## [Document excerpt]
━━━━━━

Accepted answer

The problem is that, despite its name, your linear xScale is not linear (the image of 0 is 100). So when you use return xScale(d.y); for the width, you're adding 100 to the width of every rectangles (in mathematical terms, the function used is xScale(z) = 0.00211 * z + 100 : this is affine, not linear).

Edit, examples :

  • a rect starting at d.y0=0 must have x=100
  • a rect with d.y=0 must have width=0
  • a rect with d.y0=71000 (around half the sum) must have x=250 (middle of the drawing)
  • a rect with d.y=71000 must have width=150 (half the width of the drawing)

=> It is not possible to use directly the same scale for width and x position. So either you use different functions to compute width and x, or you cheat with an additional transform for x (see my original solution below).

The easiest solution is to have a range of [0,300] (instead of [100,400]), and put the drawing area within a g with .attr("transform", "translate(100,0)") to center the plot.

━━━━━━

## [Provided material]
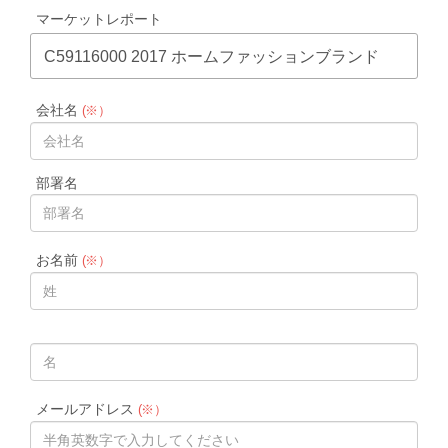
マーケットレポート
C59116000 2017 ホームファッションブランド
会社名
(※）
部署名
お名前
(※）
メールアドレス
(※）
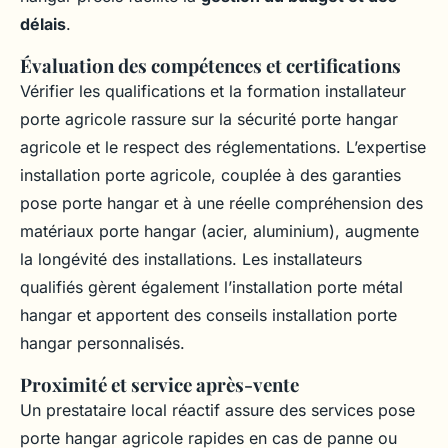
délais
.
Évaluation des compétences et certifications
Vérifier les qualifications et la formation installateur
porte agricole rassure sur la sécurité porte hangar
agricole et le respect des réglementations. L’expertise
installation porte agricole, couplée à des garanties
pose porte hangar et à une réelle compréhension des
matériaux porte hangar (acier, aluminium), augmente
la longévité des installations. Les installateurs
qualifiés gèrent également l’installation porte métal
hangar et apportent des conseils installation porte
hangar personnalisés.
Proximité et service après-vente
Un prestataire local réactif assure des services pose
porte hangar agricole rapides en cas de panne ou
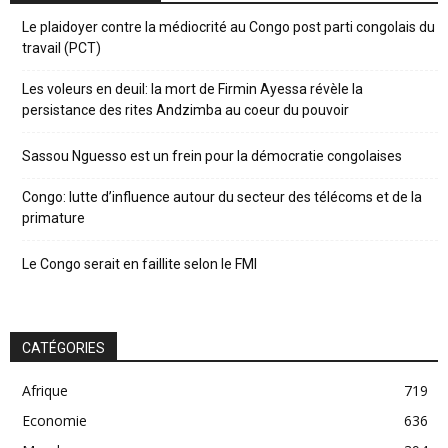
Le plaidoyer contre la médiocrité au Congo post parti congolais du
travail (PCT)
Les voleurs en deuil: la mort de Firmin Ayessa révèle la
persistance des rites Andzimba au coeur du pouvoir
Sassou Nguesso est un frein pour la démocratie congolaises
Congo: lutte d’influence autour du secteur des télécoms et de la
primature
Le Congo serait en faillite selon le FMI
CATÉGORIES
Afrique
719
Economie
636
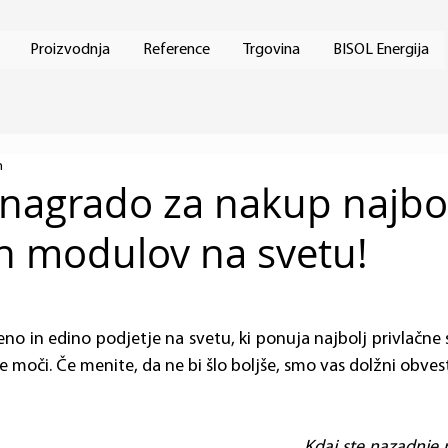
Proizvodnja
Reference
Trgovina
BISOL Energija
n
 nagrado za nakup najbo
ih modulov na svetu!
 eno in edino podjetje na svetu, ki ponuja najbolj privlačne
moči. Če menite, da ne bi šlo boljše, smo vas dolžni obvesti
Kdaj ste nazadnje ne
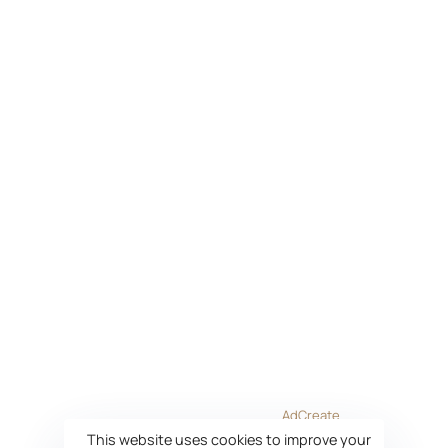
ios@dimensionz.gr
CALL US DIRECTLY
+30 22860 93521
+30 6973 387233
© copyright 2023 dimensionZ. | Powered by
AdCreate
This website uses cookies to improve your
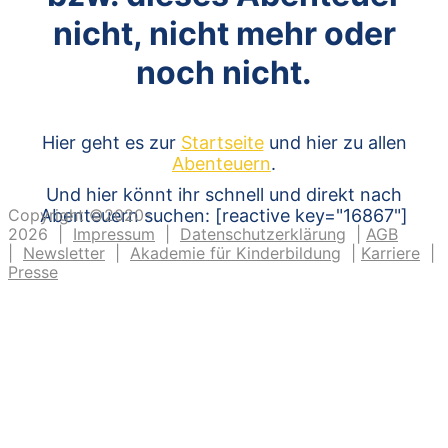
nicht, nicht mehr oder
noch nicht.
Hier geht es zur
Startseite
und hier zu allen
Abenteuern
.
Und hier könnt ihr schnell und direkt nach
Copyright ©2020-
Abenteuern suchen: [reactive key="16867"]
2026 |
Impressum
|
Datenschutzerklärung
|
AGB
|
Newsletter
|
Akademie für Kinderbildung
|
Karriere
|
Presse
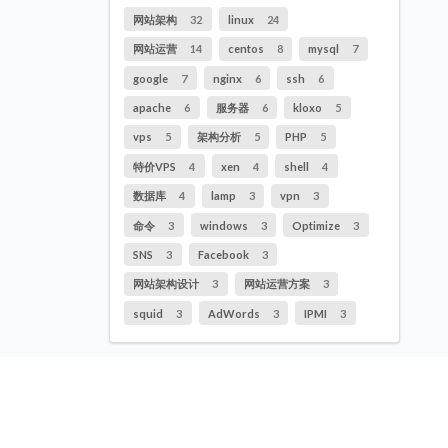
网站架构
32
linux
24
网站运营
14
centos
8
mysql
7
google
7
nginx
6
ssh
6
apache
6
服务器
6
kloxo
5
vps
5
架构分析
5
PHP
5
特价VPS
4
xen
4
shell
4
数据库
4
lamp
3
vpn
3
命令
3
windows
3
Optimize
3
SNS
3
Facebook
3
网站架构设计
3
网站运营方案
3
squid
3
AdWords
3
IPMI
3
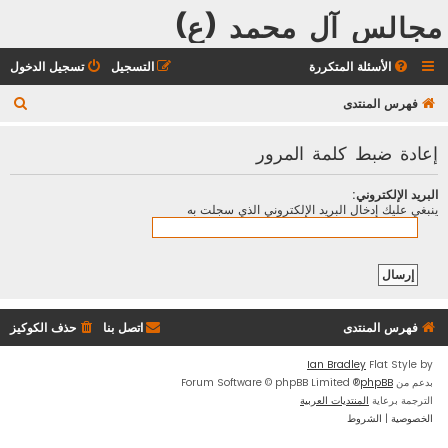
مجالس آل محمد (ع)
الأسئلة المتكررة
التسجيل
تسجيل الدخول
ب
فهرس المنتدى
ح
إعادة ضبط كلمة المرور
ث
البريد الإلكتروني:
ينبغي عليك إدخال البريد الإلكتروني الذي سجلت به
فهرس المنتدى
اتصل بنا
حذف الكوكيز
Ian Bradley
Flat Style by
بدعم من
phpBB
® Forum Software © phpBB Limited
الترجمة برعاية
المنتديات العربية
الخصوصية
|
الشروط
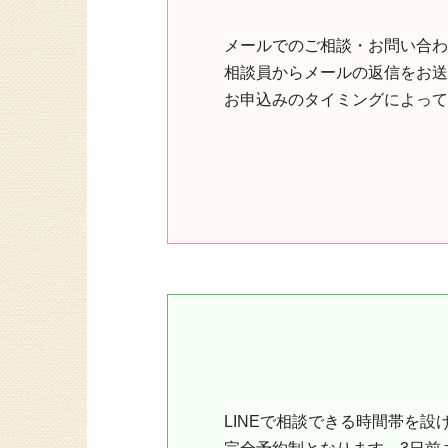
メールでのご相談・お問い合わ
相談員からメールの返信をお送
お申込みのタイミングによって
LINEで相談できる時間帯を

━━━━━━

## [Required actions]
**A.** Check each statement against the accepted answer and reply yes or no, quoting the words of the answer that decide it: (i) under xScale, 0 maps to 100; (ii) the suggested fix uses a range of [100,400]; (iii) a rect with d.y=71000 must have a width of 150.
**B.** In the entries, retype everything from the line containing "ios@dimensionz.gr" down to the end of the entries, leaving out the pictures.

## [Expected results]
**A.**
(i) Yes: "the image of 0 is 100"
(ii) No: "The easiest solution is to have a range of [0,300] (instead of [100,400])"
(iii) Yes: "a rect with d.y=71000 must have width=150 (half the width of the drawing)"

**B.**
ios@dimensionz.gr
CALL US DIRECTLY
+30 22860 93521
+30 6973 387233
© copyright 2023 dimensionZ. | Powered by
AdCreate
This website uses cookies to improve your
nicht, nicht mehr oder
noch nicht.
Hier geht es zur
Startseite
und hier zu allen
Abenteuern
.
Und hier könnt ihr schnell und direkt nach
Copyright ©2020-
Abenteuern suchen: [reactive key="16867"]
2026 |
Impressum
|
Datenschutzerklärung
|
AGB
|
Newsletter
|
Akademie für Kinderbildung
|
Karriere
|
Presse
网站架构
32
linux
24
网站运营
14
centos
8
mysql
7
google
7
nginx
6
ssh
6
apache
6
服务器
6
kloxo
5
vps
5
架构分析
5
PHP
5
特价VPS
4
xen
4
shell
4
数据库
4
lamp
3
vpn
3
命令
3
windows
3
Optimize
3
SNS
3
Facebook
3
网站架构设计
3
网站运营方案
3
squid
3
AdWords
3
IPMI
3
مجالس آل محمد (ع)
الأسئلة المتكررة
التسجيل
تسجيل الدخول
ب
فهرس المنتدى
ح
إعادة ضبط كلمة المرور
ث
البريد الإلكتروني:
ينبغي عليك إدخال البريد الإلكتروني الذي سجلت به
فهرس المنتدى
اتصل بنا
حذف الكوكيز
Ian Bradley
Flat Style by
بدعم من
phpBB
® Forum Software © phpBB Limited
الترجمة برعاية
المنتديات العربية
الخصوصية
|
الشروط
メールでのご相談・お問い合わ
相談員からメールの返信をお送
お申込みのタイミングによって
LINEで相談できる時間帯を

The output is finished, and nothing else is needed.